Question

The company that Dan works for has recently migrated to a SaaS provider for its enterprise resource planning (ERP) software. In its traditional on-site ERP environment, Dan conducted regular port scans to help with security validation for the systems. What will Dan most likely have to do in this new environment?

A. Use a different scanning tool.
B. Rely on vendor testing and audits.
C. Engage a third-party tester.
D. Use a VPN to scan inside the vendor's security perimeter

Answer 1

In the new SaaS environment, Dan will most likely have to rely on vendor testing and audits for security validation of the systems.

Step-by-step explanation:

In the new SaaS environment, Dan will most likely have to rely on vendor testing and audits for security validation of the systems.
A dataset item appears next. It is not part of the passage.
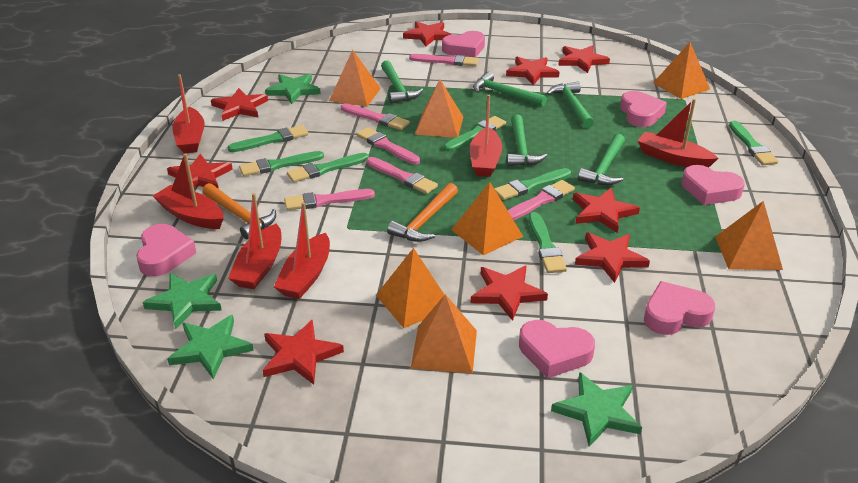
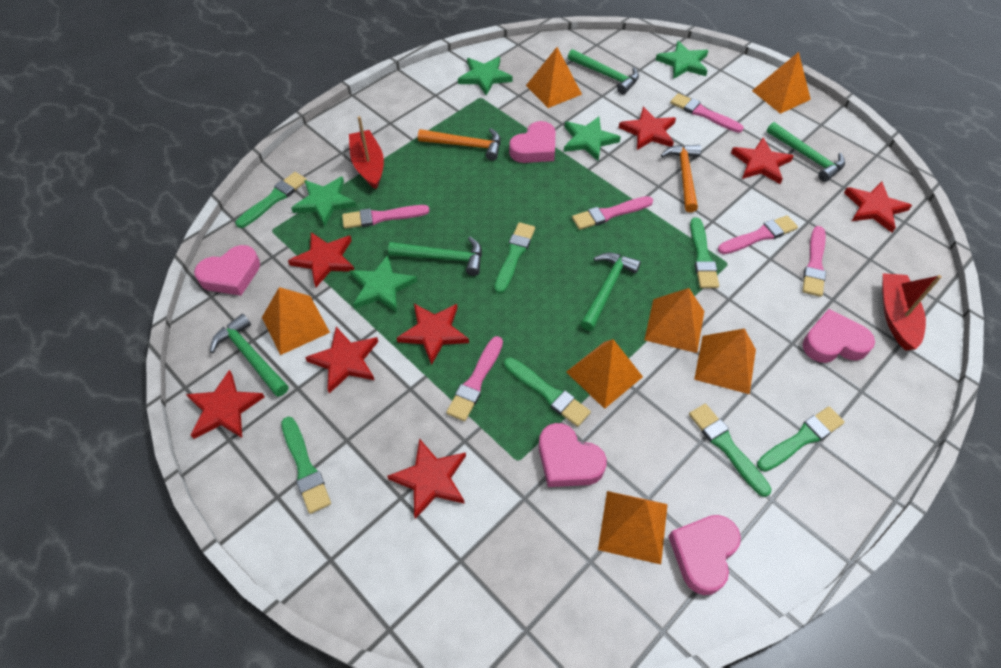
green star: 4 -> 5
pink heart: 6 -> 5
red boat: 6 -> 2
red star: 9 -> 8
Unlike in the traditional on-site ERP environment where Dan conducted regular port scans, the responsibility for security validation now lies with the SaaS provider.

Using a different scanning tool, engaging a third-party tester, or using a VPN to scan inside the vendor's security perimeter are not necessary actions for Dan in this new environment.

Since the infrastructure is owned and managed by the SaaS provider, Dan's company would typically have limited or no ability to conduct traditional in-house security validations such as port scans. Instead, the company would depend on the security measures implemented by the SaaS provider and may request security certifications, audit reports, or rely on third-party testing that the provider agrees to facilitate.